WORK INSTRUCTIONS :: Write each line below back out exactly, omitting its pictures.

+++ GIVEN DATA

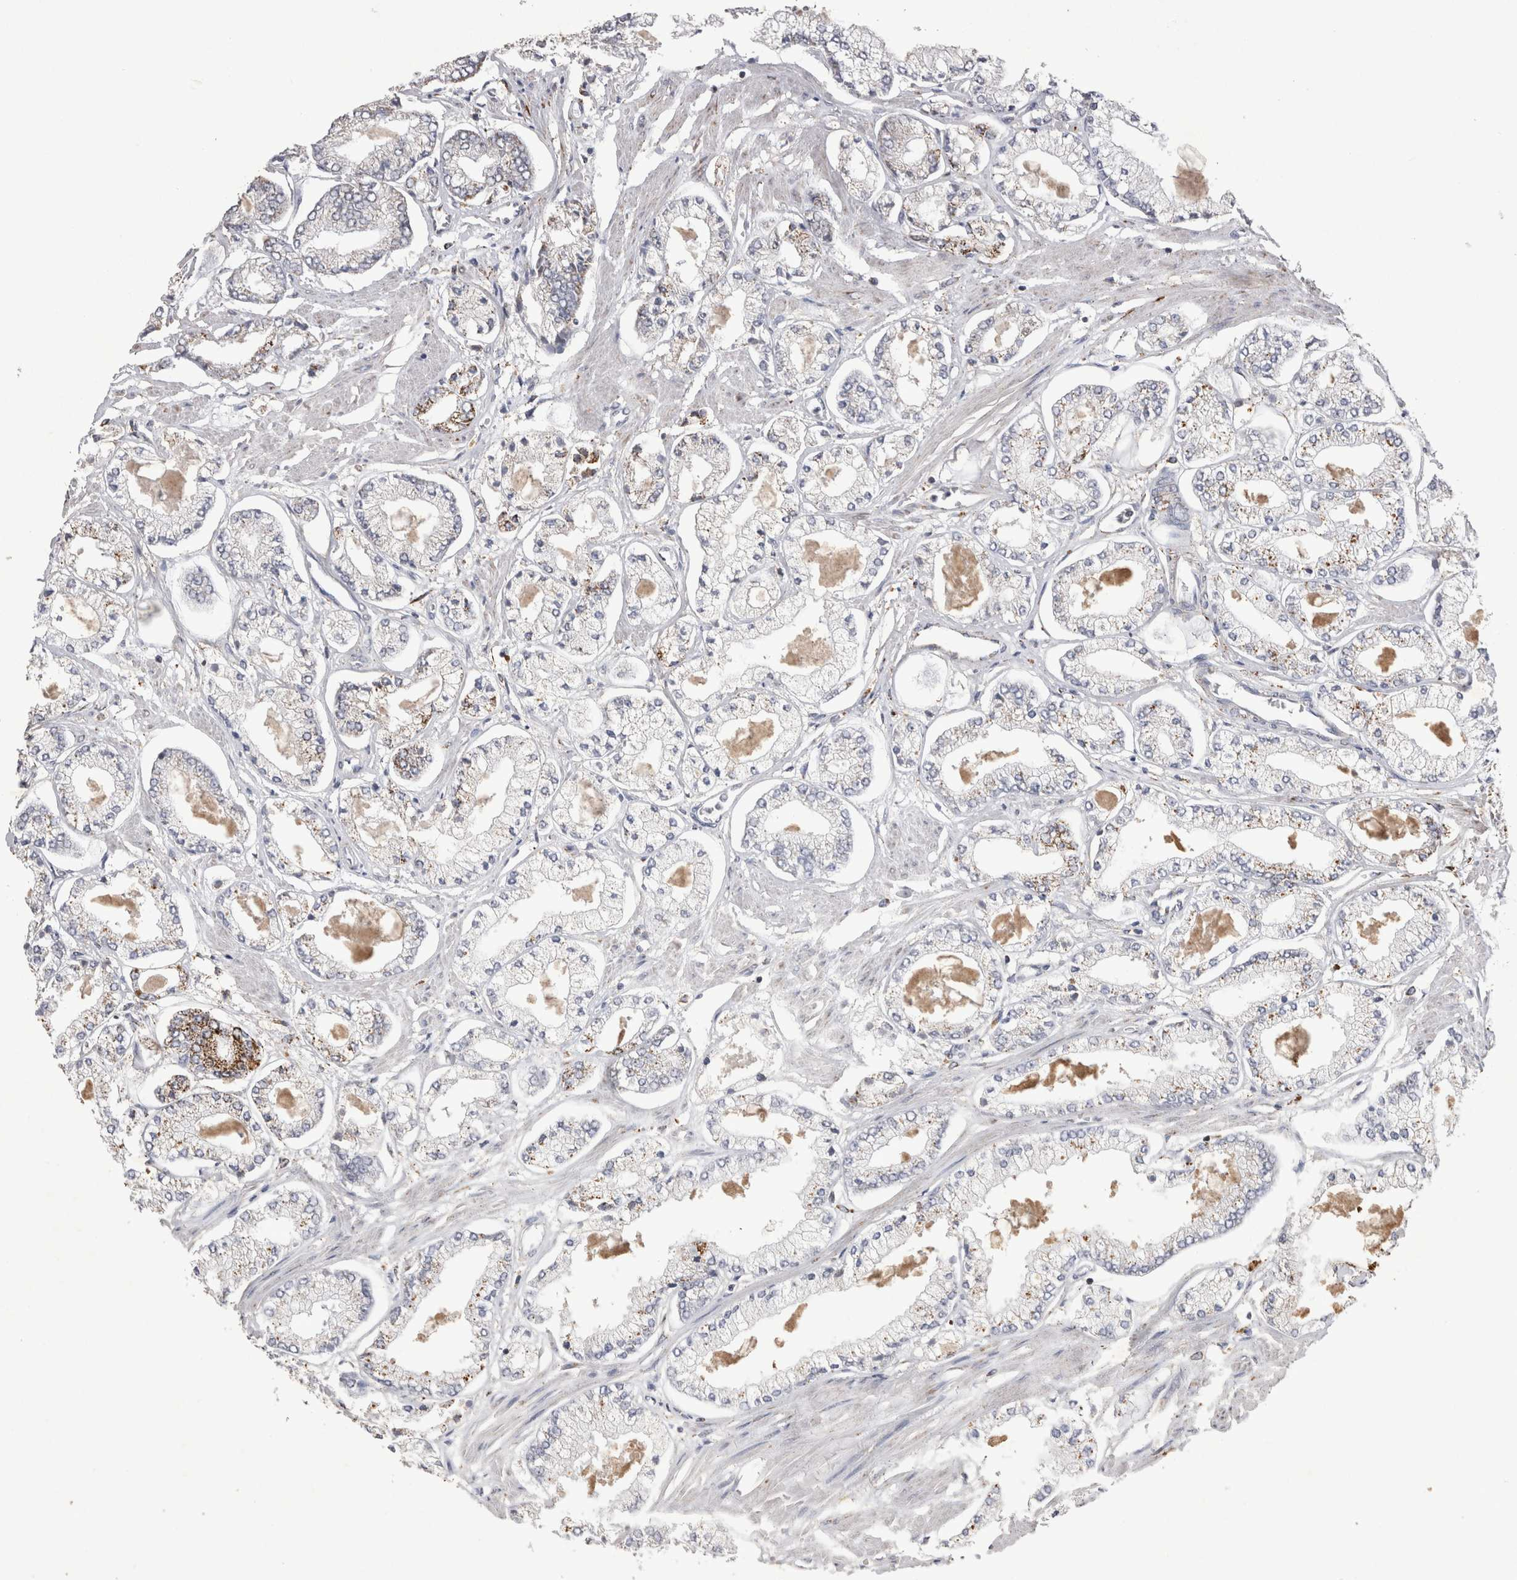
{"staining": {"intensity": "moderate", "quantity": "25%-75%", "location": "cytoplasmic/membranous"}, "tissue": "prostate cancer", "cell_type": "Tumor cells", "image_type": "cancer", "snomed": [{"axis": "morphology", "description": "Adenocarcinoma, Low grade"}, {"axis": "topography", "description": "Prostate"}], "caption": "An IHC histopathology image of neoplastic tissue is shown. Protein staining in brown labels moderate cytoplasmic/membranous positivity in prostate cancer within tumor cells.", "gene": "DKK3", "patient": {"sex": "male", "age": 52}}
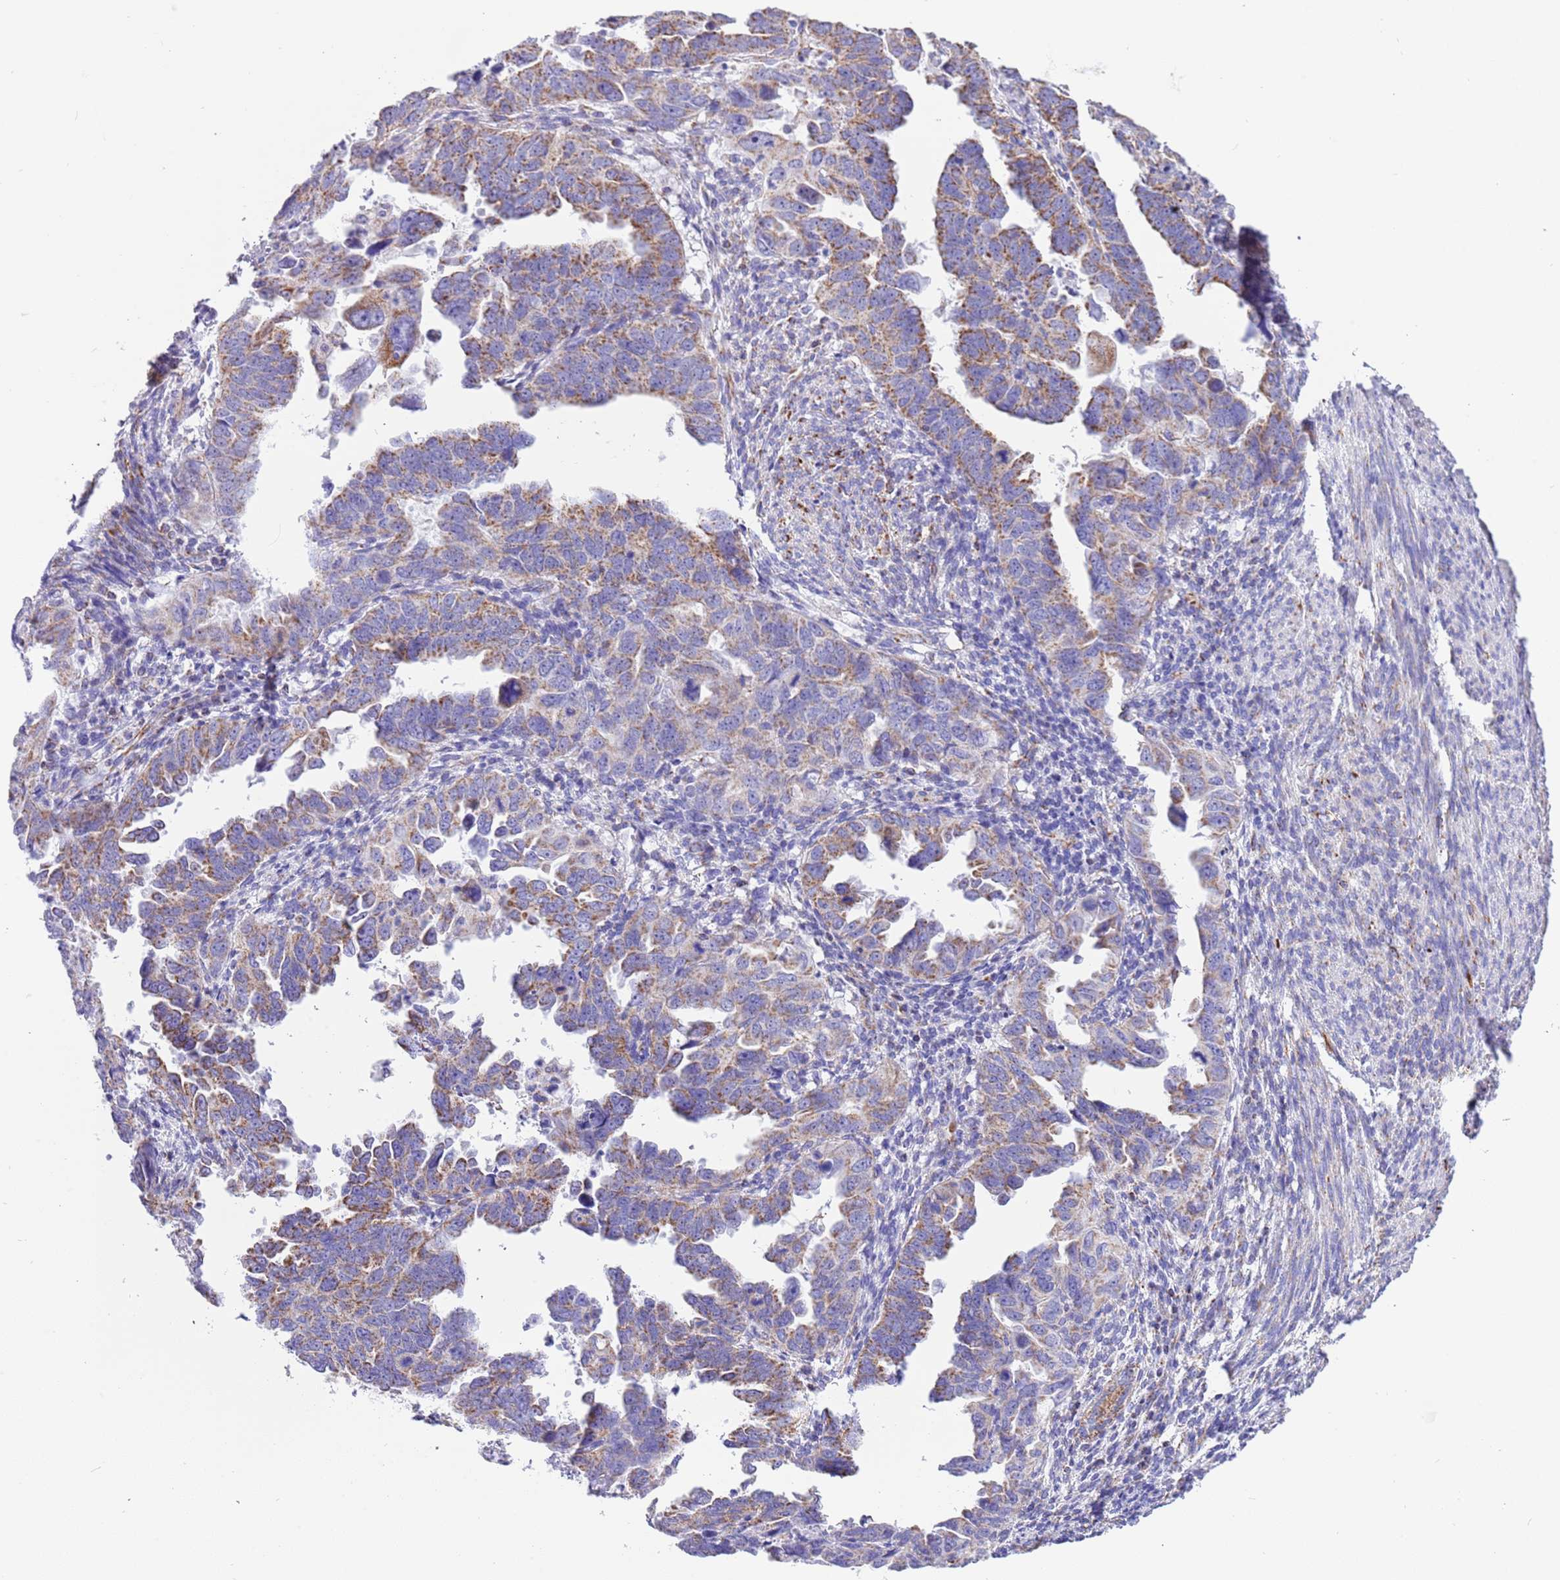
{"staining": {"intensity": "moderate", "quantity": ">75%", "location": "cytoplasmic/membranous"}, "tissue": "endometrial cancer", "cell_type": "Tumor cells", "image_type": "cancer", "snomed": [{"axis": "morphology", "description": "Adenocarcinoma, NOS"}, {"axis": "topography", "description": "Endometrium"}], "caption": "A medium amount of moderate cytoplasmic/membranous staining is identified in approximately >75% of tumor cells in endometrial cancer tissue.", "gene": "SUCLG2", "patient": {"sex": "female", "age": 65}}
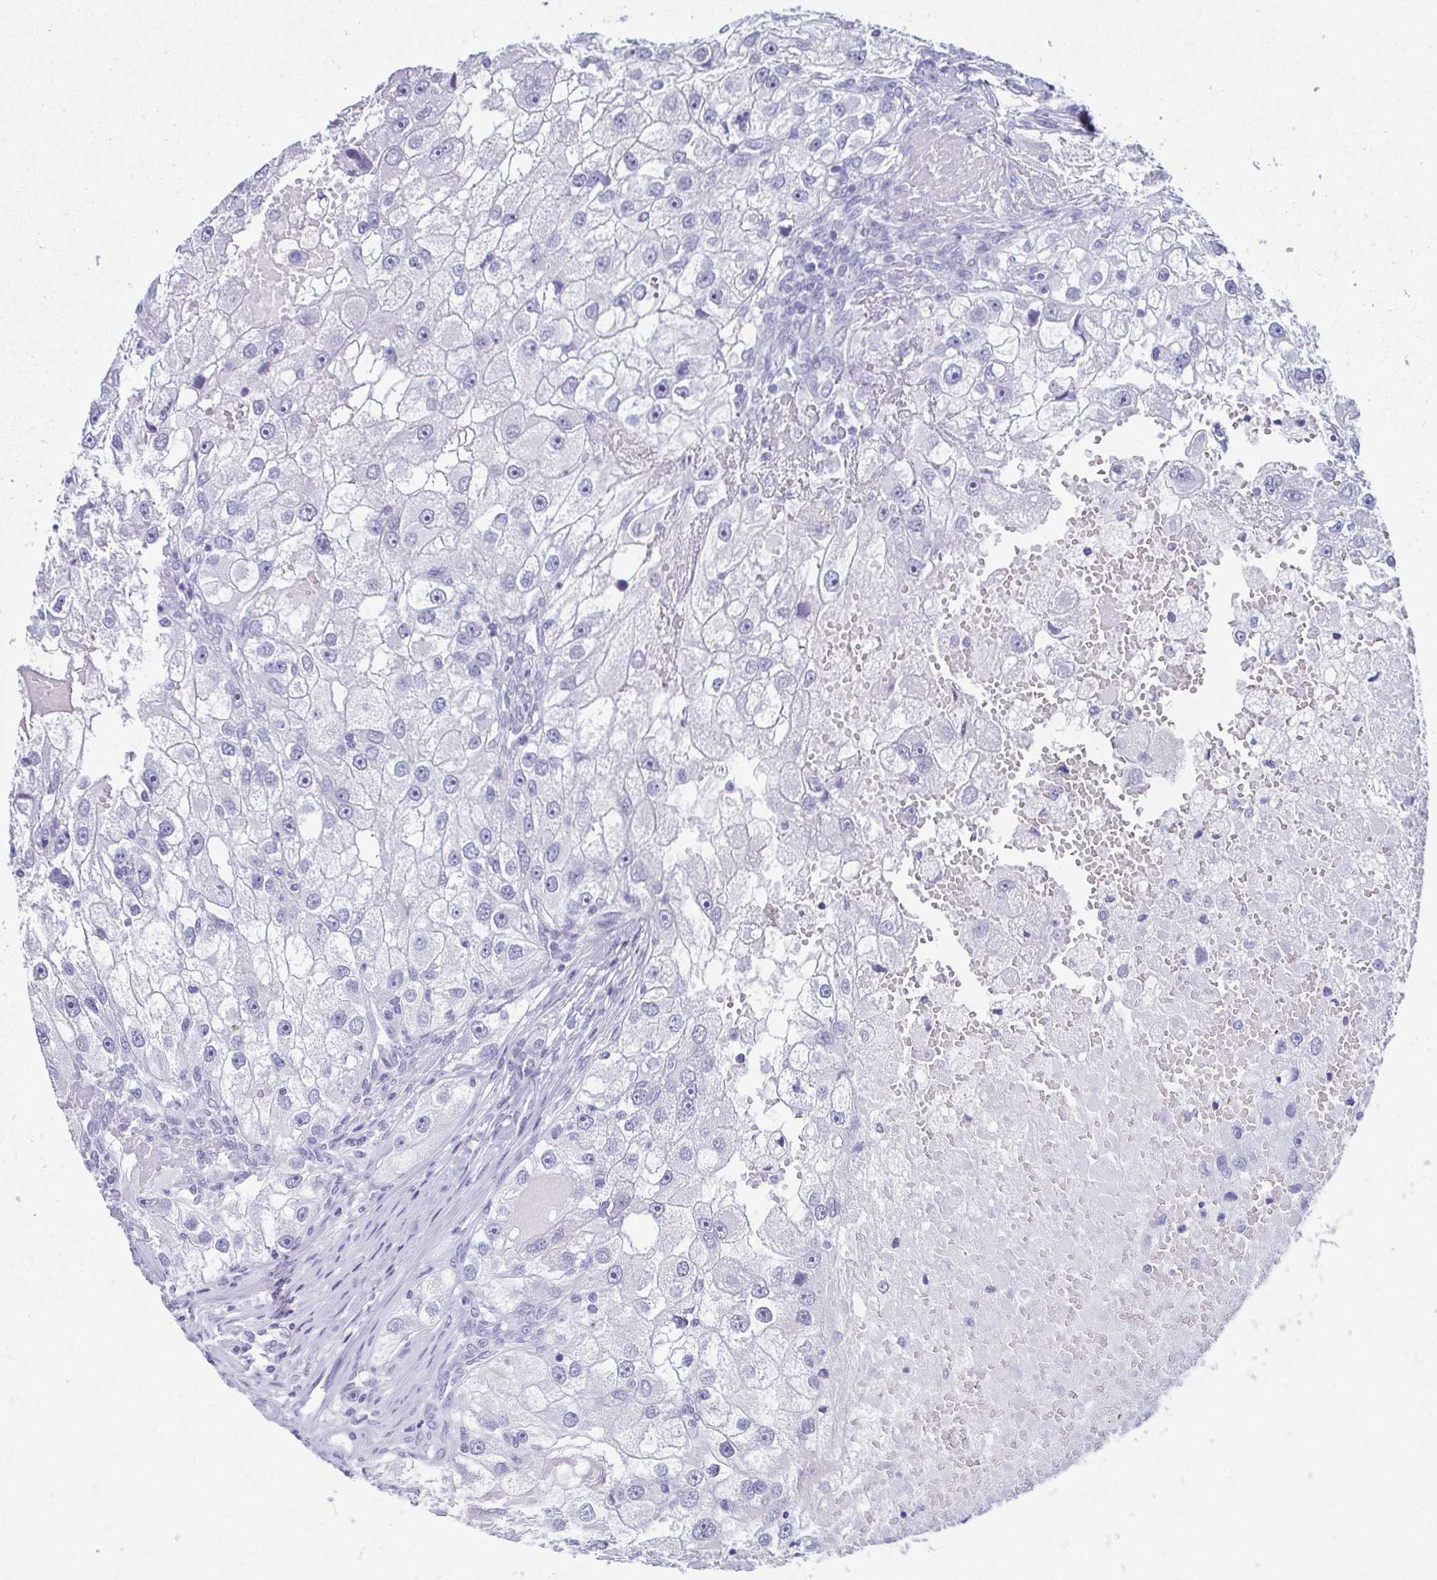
{"staining": {"intensity": "negative", "quantity": "none", "location": "none"}, "tissue": "renal cancer", "cell_type": "Tumor cells", "image_type": "cancer", "snomed": [{"axis": "morphology", "description": "Adenocarcinoma, NOS"}, {"axis": "topography", "description": "Kidney"}], "caption": "Photomicrograph shows no protein positivity in tumor cells of renal cancer (adenocarcinoma) tissue.", "gene": "ESX1", "patient": {"sex": "male", "age": 63}}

++++++

RESPONSE AREA ::
{"staining": {"intensity": "moderate", "quantity": "25%-75%", "location": "cytoplasmic/membranous"}, "tissue": "prostate cancer", "cell_type": "Tumor cells", "image_type": "cancer", "snomed": [{"axis": "morphology", "description": "Adenocarcinoma, Low grade"}, {"axis": "topography", "description": "Prostate"}], "caption": "An IHC histopathology image of neoplastic tissue is shown. Protein staining in brown labels moderate cytoplasmic/membranous positivity in prostate cancer within tumor cells.", "gene": "DKK3", "patient": {"sex": "male", "age": 52}}
{"staining": {"intensity": "moderate", "quantity": ">75%", "location": "cytoplasmic/membranous"}, "tissue": "endometrial cancer", "cell_type": "Tumor cells", "image_type": "cancer", "snomed": [{"axis": "morphology", "description": "Adenocarcinoma, NOS"}, {"axis": "topography", "description": "Endometrium"}], "caption": "A medium amount of moderate cytoplasmic/membranous staining is identified in approximately >75% of tumor cells in endometrial cancer tissue.", "gene": "SUCLG2", "patient": {"sex": "female", "age": 65}}
{"staining": {"intensity": "negative", "quantity": "none", "location": "none"}, "tissue": "renal cancer", "cell_type": "Tumor cells", "image_type": "cancer", "snomed": [{"axis": "morphology", "description": "Adenocarcinoma, NOS"}, {"axis": "topography", "description": "Kidney"}], "caption": "Photomicrograph shows no protein positivity in tumor cells of renal cancer (adenocarcinoma) tissue.", "gene": "ESX1", "patient": {"sex": "male", "age": 63}}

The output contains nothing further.